The linear model assumes a straight-line relationship between growth rate and the length of the organism. Mathematically, it's expressed as \( G(l) = ml + b \), where \( m \) and \( b \) are constants and \( G(l) \) is the growth rate related directly to length \( l \). In simpler terms, \( m \) represents the slope, showing how much the growth rate changes per meter added, while \( b \) gives the intercept or the initial growth rate when the length is zero.

In the tubeworm data, calculating for a linear model was tested by determining the slope \( m \) through changes in growth rates at different lengths. For instance, using data points (0, 0.0510) and (0.5, 0.0255), the slope was found to be \(-0.051\), indicating a decrease in growth rate as length increased. However, the points need to show consistent linearity to conclude a linear relationship efficiently.

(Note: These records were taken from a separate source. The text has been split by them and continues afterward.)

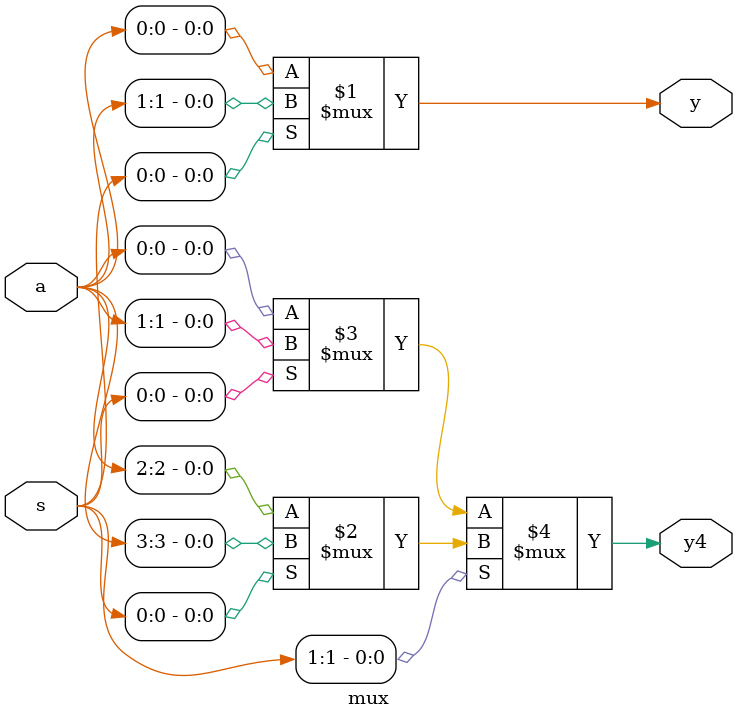
<source format=v>
`timescale 1ns / 1ps

module mux(input [3:0]a,
            input [1:0]s,
            output y,y4);
// 2:1 mux using conditonal operator
assign y=((s[0])?a[1]:a[0]);

//for 4:1 mux using conditonal operator
assign y4=((s[1])?((s[0])?a[3]:a[2]):((s[0])?a[1]:a[0]));

endmodule

//top module
/*module top(sw,led);
input [5:0]sw;
output [1:0]led;
mux top(sw[3:0],sw[5:4],led[0],led[1]);

endmodule
*/

</source>
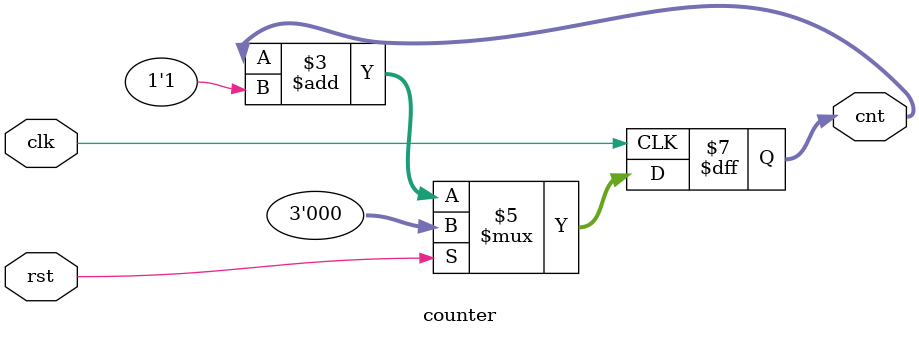
<source format=v>
module counter(cnt,clk,rst);
input clk,rst;
output reg [2:0]cnt;

always @ (posedge clk)   
begin
 if(rst==1'b1)
 cnt <= 3'b000;
 else
 cnt <= cnt+1'b1;
end
endmodule

</source>
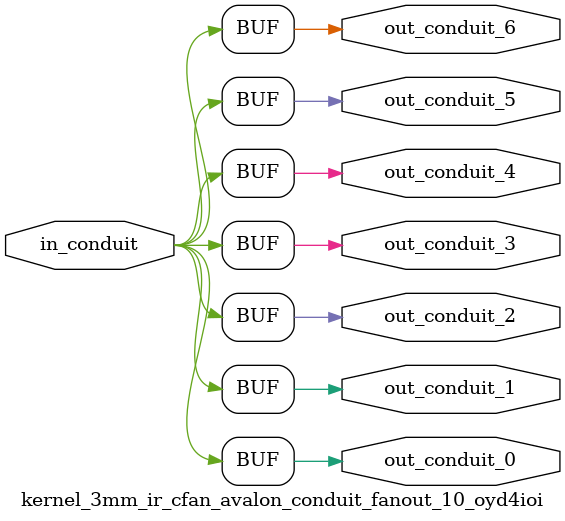
<source format=sv>


 


// --------------------------------------------------------------------------------
//| Avalon Conduit Fan-Out
// --------------------------------------------------------------------------------

// ------------------------------------------
// Generation parameters:
//   output_name:       kernel_3mm_ir_cfan_avalon_conduit_fanout_10_oyd4ioi
//   numFanOut:         7
//   
// ------------------------------------------

module kernel_3mm_ir_cfan_avalon_conduit_fanout_10_oyd4ioi (     

// Interface: out_conduit_0
 output                    out_conduit_0,
// Interface: out_conduit_1
 output                    out_conduit_1,
// Interface: out_conduit_2
 output                    out_conduit_2,
// Interface: out_conduit_3
 output                    out_conduit_3,
// Interface: out_conduit_4
 output                    out_conduit_4,
// Interface: out_conduit_5
 output                    out_conduit_5,
// Interface: out_conduit_6
 output                    out_conduit_6,

// Interface: in_conduit
 input                   in_conduit

);

   assign  out_conduit_0 = in_conduit;
   assign  out_conduit_1 = in_conduit;
   assign  out_conduit_2 = in_conduit;
   assign  out_conduit_3 = in_conduit;
   assign  out_conduit_4 = in_conduit;
   assign  out_conduit_5 = in_conduit;
   assign  out_conduit_6 = in_conduit;

endmodule //


</source>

This model works well when the data shows a relatively uniform rate of decrease. It provides a straightforward approach if the acceleration or deceleration of growth isn’t significant, often used when changes occur more steadily over increased lengths.

Rate of Change

The concept of rate of change in growth modeling highlights how variables such as growth rate vary with respect to another quantity - in this case, the tubeworm's length. This makes it very useful in understanding how changes occur over time rather than at a single point.

For the tubeworm exercise, analyzing the rate of change involved examining how drastically the growth rate decreased as the tubeworm’s length increased. If the change is steep or exhibits a rapid drop, it may suggest an exponential decrease. Conversely, a shallower, more uniform slope might fit a linear model.

By calculating the rate of change between data points, we could determine the function that best describes the growth pattern: either linear with a constant slope or exponential with a constant percentage change. The rate of change serves as the bridge that connects real-world data with mathematical modeling, allowing scientists to accurately predict future behaviors and characteristics of marine life like tubeworms.